Regarding four images in Museum Tower, Dallas Texas, Mike Bianco writes:
"The dialectic between the emergence and refinement of photography and the evolution of painting -from Impressionism to Abstract Expressionism - is well known. From Édouard Manet and Louis Daguerre, to Jackson Pollock and Ansel Adams, the battle for “truth” in an image has long been contested. With the emergence of video and the Internet in the late 20th century, one might argue the fight between the painting and the photograph has collapsed: both mediums now oscillate between hyper-realism and hyper-abstraction. Recent photographic practices, such as those by artists like Barbara Kasten and Walead Beshty, have used the abstracted photograph to deal with the physicality of process associated with the medium; a way of removing the subjective nature of the maker to produce an “honest” image. However, if anything has been proven in recent years, the advent of Photoshop and social networks has taught us one thing about pictures: there are no honest images. This is not to say that all photographers are dishonest; hardly. Rather, the nature of honesty is still up to the maker, despite the truth-telling capability of a lens and a memory card. One such artist playing in the landscape of abstraction and subjective re-presentation is Donald Saxton.
Saxton, a native to the West Coast, has been obsessed with taking pictures his entire life. His father, Stan, who studied with Ansel Adams, gave Saxton his first camera as a young boy. Saxton then went on to study in the bucolic Napa Valley, and eventually in the desert surrounding Arizona State University. Paternal influences were passed down to Saxton, and Ansel Adams’ style and preference of subject matter served as a source of inspiration for Saxton throughout his career. Early works present moody mountaintops and lonely ghost towns; the weight of Saxton’s emotion omnipresent in the framing, light, and textures in the subjects he captured. But Saxton’s recent work has taken a bold departure. His current photographs have traded the composition of the frame for the construction of a subjective image; representation replaced by abstract presentation.
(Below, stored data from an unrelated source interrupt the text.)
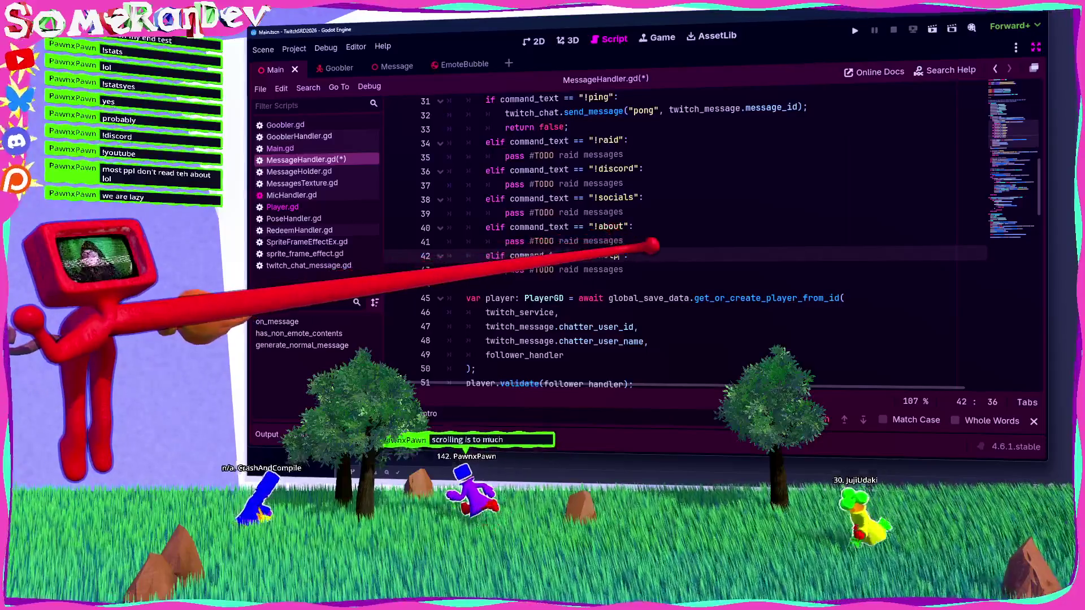
key("Down")
key("End")
key("shift+Up")
key("shift+Up")
key("shift+Up")
key("shift+Down")
key("shift+Down")
key("shift+Down")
Saxton’s recent photographs are black and white with a striking sense of geometry. The images seem subjectless. The only clear indicator that what we are dealing with is a photograph is visual information that references fabric. However, the fabric has been abstracted. The image does not depict a piece of fabric as we might normally see it; suspended from a curtain, hanging off a torso, etc. Rather, the luminous properties of the fabric have been manipulated in photoshop - flipped, mirrored, or contrastingly pasted to create an abstract construction. In addition, Saxton has introduced additional elements manipulated by the software: a collection of black lines on the left third of the photograph, or perhaps a square section of an image cut out and pasted on another. In sum, the abstracted fabric and postproduction images create an impossible image; a moment literally unperceivable in the world. The creation of the imperceptible is exactly the photograph’s point. Rather than suggest a feeling by capturing a moment, Saxton’s photographs present his sensibilities; an ethereal element that the limits of traditional reportage struggle to convey. As Saxton eloquently puts it: “It’s not what I saw, but how what I saw made me feel.”
-Mike Bianco
Mike Bianco is a curator and visual artist based in Marfa, Texas and Ann Arbor, Michigan. He …received his MA in Curatorial practice from the California College of the Arts in San Francisco, CA. Bianco served as the Curator of New Programs at the John Berggruen Gallery in San Francisco, CA, and as the Associate Curator at Ballroom Marfa, In Marfa, Texas. He has founded several alternative arts spaces, curated numerous exhibitions, and has worked with institutions ra.nging from the Chinati Foundation in Marfa, Texas and the Texas Commission on the Arts, to the Peggy Guggenheim Collection and the Venice Biennial, in Venice, Italy.